## INSTRUCTIONS FOR THE TASK
Every line of the entries below that includes "could" belongs in the answer, copied as written.
──────────────────────────────
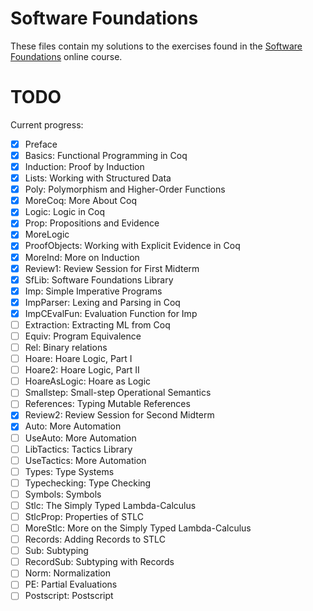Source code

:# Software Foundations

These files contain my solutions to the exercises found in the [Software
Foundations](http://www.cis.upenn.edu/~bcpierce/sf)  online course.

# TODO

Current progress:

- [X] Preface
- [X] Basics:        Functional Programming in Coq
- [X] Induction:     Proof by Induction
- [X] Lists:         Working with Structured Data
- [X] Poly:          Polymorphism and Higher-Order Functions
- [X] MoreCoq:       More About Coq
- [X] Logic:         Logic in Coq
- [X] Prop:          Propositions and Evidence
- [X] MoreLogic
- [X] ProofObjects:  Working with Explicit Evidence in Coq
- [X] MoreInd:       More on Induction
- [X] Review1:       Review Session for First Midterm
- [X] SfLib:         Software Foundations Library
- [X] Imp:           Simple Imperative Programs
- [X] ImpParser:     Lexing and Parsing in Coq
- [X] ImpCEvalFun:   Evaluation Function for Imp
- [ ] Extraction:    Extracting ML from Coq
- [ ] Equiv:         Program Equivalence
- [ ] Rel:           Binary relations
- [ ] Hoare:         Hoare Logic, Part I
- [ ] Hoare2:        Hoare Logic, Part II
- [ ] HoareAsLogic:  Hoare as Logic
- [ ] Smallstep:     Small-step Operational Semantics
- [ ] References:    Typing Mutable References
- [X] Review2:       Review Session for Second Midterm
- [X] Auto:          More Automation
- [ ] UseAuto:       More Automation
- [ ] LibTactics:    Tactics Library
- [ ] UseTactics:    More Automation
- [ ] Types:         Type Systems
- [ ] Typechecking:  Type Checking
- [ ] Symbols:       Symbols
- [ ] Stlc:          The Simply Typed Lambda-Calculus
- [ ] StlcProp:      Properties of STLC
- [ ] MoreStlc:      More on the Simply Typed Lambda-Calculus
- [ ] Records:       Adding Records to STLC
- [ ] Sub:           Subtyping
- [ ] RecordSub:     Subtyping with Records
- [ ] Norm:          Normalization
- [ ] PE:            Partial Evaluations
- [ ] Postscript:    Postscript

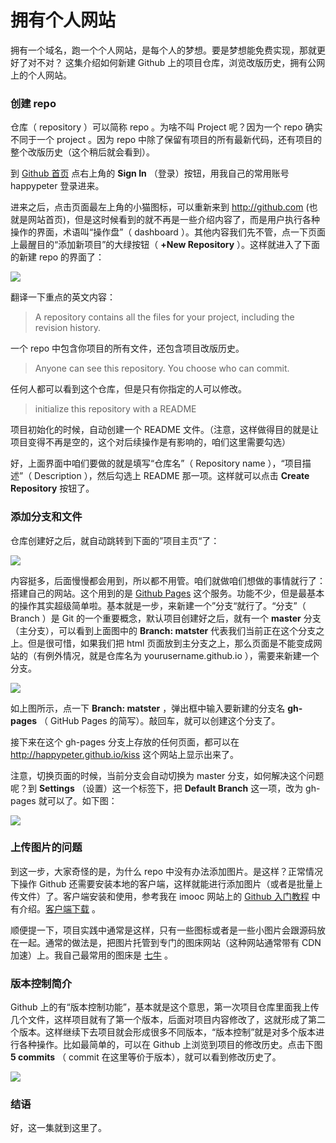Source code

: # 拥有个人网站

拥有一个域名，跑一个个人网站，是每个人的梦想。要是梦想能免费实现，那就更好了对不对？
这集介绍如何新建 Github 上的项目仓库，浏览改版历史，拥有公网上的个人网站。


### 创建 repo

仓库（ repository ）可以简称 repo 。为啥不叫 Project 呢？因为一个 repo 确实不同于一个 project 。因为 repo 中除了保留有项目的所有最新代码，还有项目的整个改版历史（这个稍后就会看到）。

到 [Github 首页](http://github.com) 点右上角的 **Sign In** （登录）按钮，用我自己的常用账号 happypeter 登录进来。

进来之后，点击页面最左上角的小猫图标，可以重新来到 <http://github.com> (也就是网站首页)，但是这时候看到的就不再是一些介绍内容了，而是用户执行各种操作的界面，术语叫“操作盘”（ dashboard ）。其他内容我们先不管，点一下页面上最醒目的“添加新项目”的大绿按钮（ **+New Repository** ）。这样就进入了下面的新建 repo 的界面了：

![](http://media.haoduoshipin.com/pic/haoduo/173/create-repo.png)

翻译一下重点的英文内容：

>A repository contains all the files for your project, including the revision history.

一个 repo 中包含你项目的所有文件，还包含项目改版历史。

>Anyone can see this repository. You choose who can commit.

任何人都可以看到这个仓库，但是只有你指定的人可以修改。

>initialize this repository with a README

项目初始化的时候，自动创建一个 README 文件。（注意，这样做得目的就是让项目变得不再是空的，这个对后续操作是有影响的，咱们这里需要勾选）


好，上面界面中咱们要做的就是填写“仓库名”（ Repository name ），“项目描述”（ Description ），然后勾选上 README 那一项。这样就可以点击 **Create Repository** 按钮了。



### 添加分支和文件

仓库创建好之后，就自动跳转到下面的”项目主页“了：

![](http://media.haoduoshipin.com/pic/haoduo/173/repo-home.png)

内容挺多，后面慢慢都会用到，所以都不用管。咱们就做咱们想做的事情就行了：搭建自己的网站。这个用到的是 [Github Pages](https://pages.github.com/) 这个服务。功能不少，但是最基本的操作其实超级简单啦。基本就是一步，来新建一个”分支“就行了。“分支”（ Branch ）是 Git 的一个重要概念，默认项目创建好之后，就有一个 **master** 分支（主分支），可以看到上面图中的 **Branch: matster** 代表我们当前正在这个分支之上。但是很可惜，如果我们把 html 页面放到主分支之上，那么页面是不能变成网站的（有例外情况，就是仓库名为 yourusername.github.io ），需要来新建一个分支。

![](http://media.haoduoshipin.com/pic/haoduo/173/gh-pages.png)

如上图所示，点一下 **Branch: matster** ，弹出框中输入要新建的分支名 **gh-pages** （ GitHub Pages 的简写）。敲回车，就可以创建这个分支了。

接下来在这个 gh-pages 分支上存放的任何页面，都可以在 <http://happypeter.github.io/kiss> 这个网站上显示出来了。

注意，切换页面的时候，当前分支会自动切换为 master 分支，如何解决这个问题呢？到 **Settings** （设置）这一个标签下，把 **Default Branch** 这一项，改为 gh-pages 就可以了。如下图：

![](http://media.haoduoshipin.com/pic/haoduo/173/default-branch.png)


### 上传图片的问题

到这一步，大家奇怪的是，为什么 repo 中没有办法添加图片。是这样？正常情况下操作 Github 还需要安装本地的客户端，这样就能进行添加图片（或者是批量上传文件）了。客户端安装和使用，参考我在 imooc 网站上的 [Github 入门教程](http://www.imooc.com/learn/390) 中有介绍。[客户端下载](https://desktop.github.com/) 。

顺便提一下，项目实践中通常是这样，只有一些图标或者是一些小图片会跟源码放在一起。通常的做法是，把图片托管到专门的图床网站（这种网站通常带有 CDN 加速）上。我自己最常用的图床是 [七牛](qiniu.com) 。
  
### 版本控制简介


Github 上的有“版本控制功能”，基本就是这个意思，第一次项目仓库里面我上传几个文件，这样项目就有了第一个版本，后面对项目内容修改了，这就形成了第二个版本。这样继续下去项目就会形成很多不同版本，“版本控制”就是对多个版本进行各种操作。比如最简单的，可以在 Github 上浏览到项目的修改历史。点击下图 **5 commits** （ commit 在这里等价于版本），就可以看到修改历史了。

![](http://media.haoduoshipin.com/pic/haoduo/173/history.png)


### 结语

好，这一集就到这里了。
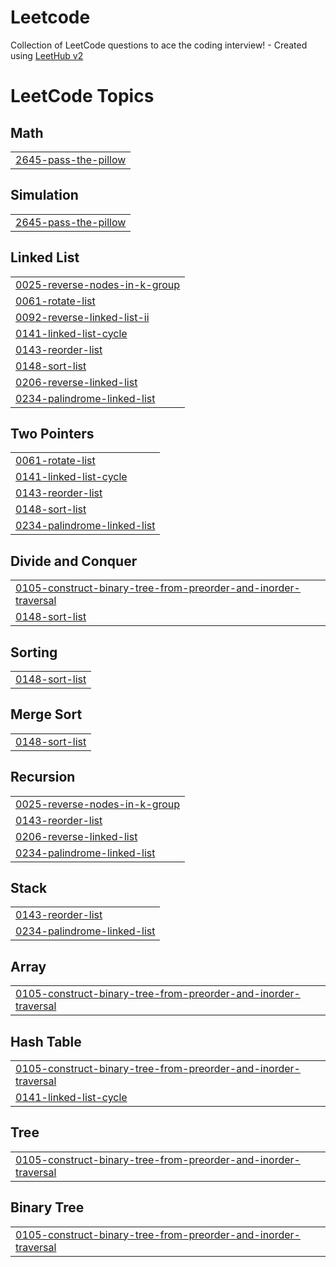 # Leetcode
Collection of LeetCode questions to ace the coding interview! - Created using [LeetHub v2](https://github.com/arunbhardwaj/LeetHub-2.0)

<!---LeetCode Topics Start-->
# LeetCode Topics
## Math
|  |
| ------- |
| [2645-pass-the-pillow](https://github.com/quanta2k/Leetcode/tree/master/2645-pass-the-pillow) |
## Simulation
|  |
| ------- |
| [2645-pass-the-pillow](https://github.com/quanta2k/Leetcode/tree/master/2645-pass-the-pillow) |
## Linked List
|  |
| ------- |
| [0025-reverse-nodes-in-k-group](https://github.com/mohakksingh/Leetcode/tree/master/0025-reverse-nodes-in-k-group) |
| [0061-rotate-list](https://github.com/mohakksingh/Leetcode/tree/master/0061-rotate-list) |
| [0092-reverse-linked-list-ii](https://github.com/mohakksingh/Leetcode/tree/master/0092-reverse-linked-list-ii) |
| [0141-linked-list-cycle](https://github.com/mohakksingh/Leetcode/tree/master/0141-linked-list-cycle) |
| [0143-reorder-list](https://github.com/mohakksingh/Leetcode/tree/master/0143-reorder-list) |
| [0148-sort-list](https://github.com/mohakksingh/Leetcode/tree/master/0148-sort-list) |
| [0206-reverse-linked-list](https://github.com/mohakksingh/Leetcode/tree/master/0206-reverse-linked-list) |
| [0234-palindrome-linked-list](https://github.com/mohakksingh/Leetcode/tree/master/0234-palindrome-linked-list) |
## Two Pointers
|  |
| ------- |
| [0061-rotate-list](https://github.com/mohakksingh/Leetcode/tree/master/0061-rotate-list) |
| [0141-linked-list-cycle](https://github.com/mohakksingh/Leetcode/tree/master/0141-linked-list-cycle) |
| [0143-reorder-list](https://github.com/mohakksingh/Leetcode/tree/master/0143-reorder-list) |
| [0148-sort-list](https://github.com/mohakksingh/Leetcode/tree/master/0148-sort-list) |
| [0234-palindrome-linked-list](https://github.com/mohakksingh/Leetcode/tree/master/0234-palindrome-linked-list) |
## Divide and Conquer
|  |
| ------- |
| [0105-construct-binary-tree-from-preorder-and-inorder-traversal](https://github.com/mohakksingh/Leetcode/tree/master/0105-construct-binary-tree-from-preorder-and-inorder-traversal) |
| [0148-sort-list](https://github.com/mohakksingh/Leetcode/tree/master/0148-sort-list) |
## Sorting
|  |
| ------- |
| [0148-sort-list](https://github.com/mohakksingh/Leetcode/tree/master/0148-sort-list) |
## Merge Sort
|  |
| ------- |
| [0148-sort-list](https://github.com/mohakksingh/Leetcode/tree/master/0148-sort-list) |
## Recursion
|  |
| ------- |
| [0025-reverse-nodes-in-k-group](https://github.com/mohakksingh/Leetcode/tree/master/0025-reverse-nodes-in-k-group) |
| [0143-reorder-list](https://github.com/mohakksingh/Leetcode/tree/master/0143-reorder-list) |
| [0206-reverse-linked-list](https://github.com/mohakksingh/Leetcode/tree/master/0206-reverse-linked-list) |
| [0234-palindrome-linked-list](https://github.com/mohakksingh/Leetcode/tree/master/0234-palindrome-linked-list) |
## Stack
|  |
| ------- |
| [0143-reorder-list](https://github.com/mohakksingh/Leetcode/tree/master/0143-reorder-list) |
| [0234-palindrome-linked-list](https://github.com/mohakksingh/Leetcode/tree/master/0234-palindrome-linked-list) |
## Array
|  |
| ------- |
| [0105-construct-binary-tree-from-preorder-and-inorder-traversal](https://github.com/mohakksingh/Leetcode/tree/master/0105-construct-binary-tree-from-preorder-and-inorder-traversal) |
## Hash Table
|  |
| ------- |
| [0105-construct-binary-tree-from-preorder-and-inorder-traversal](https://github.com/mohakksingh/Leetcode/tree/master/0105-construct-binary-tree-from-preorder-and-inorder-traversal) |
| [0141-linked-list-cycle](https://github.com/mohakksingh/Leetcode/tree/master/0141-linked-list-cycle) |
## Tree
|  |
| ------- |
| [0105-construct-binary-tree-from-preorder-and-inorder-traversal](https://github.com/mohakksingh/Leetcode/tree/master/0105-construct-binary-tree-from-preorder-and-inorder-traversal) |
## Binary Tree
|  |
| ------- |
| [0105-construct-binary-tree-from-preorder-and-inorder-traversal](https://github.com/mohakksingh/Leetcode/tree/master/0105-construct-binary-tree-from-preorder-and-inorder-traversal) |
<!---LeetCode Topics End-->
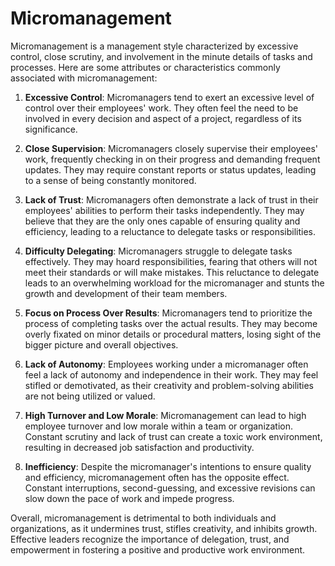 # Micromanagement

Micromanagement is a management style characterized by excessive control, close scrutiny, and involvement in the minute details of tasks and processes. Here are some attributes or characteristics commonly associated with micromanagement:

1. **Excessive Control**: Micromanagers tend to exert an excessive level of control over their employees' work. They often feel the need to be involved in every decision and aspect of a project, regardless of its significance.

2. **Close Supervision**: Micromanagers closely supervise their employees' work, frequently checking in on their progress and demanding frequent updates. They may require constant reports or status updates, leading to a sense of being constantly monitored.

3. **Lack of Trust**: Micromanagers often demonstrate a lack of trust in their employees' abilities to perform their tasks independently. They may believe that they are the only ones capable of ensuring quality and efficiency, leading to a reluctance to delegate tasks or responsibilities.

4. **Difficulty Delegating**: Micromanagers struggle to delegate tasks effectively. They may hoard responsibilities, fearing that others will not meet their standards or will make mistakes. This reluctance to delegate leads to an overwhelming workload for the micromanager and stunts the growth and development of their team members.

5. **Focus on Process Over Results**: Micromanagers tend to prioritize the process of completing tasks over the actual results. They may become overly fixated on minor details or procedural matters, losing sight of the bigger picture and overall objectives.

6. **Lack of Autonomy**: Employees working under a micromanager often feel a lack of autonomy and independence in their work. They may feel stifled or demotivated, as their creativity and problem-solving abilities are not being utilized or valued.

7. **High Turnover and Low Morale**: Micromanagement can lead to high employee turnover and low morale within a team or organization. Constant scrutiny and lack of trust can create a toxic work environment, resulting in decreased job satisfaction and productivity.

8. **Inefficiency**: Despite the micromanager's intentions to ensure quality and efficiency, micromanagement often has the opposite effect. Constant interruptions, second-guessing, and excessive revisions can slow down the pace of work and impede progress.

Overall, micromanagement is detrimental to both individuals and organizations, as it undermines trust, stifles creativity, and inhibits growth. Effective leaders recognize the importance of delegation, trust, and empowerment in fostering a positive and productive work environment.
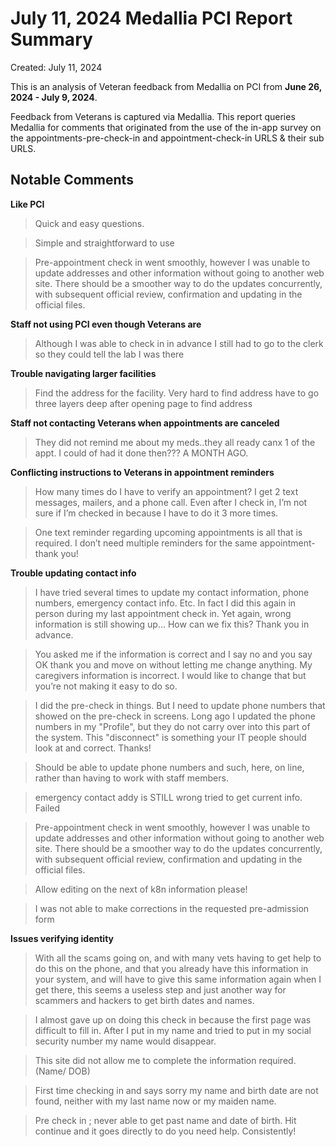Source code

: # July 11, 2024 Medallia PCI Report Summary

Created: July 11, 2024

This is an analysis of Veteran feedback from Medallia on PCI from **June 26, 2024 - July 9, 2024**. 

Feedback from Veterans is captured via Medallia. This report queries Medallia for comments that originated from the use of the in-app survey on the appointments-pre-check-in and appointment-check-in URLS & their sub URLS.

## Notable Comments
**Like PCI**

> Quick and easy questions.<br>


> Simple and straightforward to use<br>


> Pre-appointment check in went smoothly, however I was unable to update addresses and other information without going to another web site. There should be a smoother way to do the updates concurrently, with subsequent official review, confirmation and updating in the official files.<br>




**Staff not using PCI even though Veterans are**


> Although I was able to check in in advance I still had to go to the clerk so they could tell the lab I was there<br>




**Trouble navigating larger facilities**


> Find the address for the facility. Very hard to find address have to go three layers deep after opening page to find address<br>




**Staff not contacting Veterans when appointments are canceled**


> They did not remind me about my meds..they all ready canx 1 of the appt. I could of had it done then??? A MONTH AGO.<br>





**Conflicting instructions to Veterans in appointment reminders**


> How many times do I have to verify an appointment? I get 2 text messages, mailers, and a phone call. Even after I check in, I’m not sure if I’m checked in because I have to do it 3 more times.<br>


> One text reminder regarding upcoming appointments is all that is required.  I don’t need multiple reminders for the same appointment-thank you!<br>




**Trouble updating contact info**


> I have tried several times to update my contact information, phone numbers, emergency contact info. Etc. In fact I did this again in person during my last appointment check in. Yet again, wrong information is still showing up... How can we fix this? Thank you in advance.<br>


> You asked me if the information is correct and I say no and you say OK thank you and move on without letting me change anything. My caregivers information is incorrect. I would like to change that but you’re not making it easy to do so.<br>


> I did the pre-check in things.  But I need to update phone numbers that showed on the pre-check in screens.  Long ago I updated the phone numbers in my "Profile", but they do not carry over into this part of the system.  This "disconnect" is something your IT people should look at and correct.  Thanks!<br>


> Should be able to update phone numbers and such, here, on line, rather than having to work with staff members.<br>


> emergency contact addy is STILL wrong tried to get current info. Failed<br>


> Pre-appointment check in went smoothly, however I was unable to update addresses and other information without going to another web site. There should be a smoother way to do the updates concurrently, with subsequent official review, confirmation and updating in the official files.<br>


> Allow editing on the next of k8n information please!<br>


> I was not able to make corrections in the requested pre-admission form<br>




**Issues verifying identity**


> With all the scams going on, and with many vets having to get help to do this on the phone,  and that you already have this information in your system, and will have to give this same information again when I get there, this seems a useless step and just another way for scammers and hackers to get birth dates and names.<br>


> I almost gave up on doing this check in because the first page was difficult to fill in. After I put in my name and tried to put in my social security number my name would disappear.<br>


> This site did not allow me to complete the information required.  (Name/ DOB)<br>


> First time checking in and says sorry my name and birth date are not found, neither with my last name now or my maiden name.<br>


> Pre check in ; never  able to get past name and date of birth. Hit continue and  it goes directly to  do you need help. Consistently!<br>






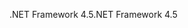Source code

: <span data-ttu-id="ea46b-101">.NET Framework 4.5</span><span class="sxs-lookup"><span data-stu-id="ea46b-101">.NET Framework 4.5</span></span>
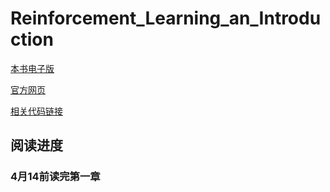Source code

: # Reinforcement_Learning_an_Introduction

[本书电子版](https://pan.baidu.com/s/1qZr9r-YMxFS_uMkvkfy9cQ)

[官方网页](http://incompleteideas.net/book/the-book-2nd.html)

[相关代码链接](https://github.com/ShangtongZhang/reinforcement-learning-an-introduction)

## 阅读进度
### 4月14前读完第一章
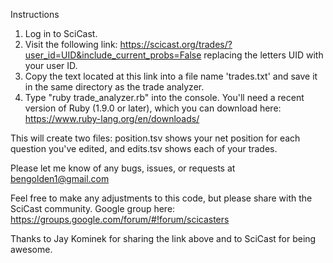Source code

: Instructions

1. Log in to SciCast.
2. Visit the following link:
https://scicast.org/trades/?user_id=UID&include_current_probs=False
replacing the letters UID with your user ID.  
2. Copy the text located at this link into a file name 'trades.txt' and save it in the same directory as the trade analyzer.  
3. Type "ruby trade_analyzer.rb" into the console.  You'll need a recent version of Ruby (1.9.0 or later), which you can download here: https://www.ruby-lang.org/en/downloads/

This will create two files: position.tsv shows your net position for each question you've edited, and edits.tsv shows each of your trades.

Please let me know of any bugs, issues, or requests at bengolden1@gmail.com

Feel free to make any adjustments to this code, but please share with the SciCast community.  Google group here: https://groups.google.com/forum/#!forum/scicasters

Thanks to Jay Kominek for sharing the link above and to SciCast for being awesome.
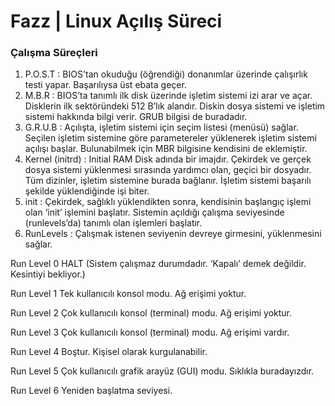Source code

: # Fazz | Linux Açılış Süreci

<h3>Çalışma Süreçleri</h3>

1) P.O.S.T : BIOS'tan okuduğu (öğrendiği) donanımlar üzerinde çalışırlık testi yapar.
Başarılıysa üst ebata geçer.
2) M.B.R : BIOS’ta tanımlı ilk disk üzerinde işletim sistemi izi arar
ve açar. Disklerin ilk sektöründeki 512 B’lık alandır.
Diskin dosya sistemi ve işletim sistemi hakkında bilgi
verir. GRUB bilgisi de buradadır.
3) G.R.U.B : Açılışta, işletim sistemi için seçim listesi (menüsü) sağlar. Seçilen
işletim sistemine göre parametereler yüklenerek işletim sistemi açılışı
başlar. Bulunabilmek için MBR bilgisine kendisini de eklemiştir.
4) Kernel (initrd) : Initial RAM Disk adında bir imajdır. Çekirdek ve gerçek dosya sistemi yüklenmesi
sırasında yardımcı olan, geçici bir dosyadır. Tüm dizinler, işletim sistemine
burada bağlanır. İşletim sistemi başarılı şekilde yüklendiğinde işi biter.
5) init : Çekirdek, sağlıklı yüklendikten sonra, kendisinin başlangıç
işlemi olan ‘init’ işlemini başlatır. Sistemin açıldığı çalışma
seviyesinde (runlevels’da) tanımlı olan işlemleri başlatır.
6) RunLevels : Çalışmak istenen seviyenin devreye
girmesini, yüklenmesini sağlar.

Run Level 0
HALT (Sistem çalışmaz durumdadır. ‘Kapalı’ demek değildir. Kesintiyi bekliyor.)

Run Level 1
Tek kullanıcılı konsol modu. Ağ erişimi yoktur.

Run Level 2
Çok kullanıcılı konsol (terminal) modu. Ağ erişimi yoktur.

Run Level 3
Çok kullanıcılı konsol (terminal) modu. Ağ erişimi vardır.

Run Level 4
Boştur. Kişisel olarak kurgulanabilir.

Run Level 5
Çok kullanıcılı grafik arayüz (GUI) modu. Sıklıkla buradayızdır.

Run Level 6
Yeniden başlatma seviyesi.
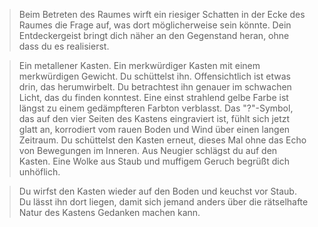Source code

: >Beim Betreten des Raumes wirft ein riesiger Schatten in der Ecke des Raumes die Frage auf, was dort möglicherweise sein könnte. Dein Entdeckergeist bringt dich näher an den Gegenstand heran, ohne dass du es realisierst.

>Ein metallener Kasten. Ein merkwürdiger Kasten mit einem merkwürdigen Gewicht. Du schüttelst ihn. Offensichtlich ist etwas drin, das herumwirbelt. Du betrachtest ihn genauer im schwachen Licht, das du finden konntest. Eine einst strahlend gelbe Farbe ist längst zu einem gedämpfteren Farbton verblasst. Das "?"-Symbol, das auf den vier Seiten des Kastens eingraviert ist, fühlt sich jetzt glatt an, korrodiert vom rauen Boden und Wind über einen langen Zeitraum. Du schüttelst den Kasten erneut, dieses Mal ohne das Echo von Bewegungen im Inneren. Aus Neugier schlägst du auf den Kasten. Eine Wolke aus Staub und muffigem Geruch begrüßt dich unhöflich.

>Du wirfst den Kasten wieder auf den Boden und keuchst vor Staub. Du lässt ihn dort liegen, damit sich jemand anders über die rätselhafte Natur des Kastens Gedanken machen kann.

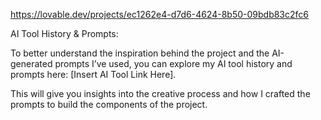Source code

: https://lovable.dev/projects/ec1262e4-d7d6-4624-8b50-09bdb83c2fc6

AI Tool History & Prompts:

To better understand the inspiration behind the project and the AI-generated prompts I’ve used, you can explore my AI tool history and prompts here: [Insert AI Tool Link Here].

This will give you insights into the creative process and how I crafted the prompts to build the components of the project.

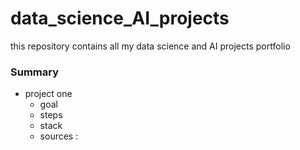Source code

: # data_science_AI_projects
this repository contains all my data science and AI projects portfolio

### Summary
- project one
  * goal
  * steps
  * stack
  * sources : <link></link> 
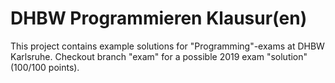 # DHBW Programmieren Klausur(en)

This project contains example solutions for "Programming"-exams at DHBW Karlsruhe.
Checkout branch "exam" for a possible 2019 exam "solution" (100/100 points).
──────────────────────────────
## ANSWER BELOW
> Although I was able to check in in advance I still had to go to the clerk so they could tell the lab I was there<br>
> They did not remind me about my meds..they all ready canx 1 of the appt. I could of had it done then??? A MONTH AGO.<br>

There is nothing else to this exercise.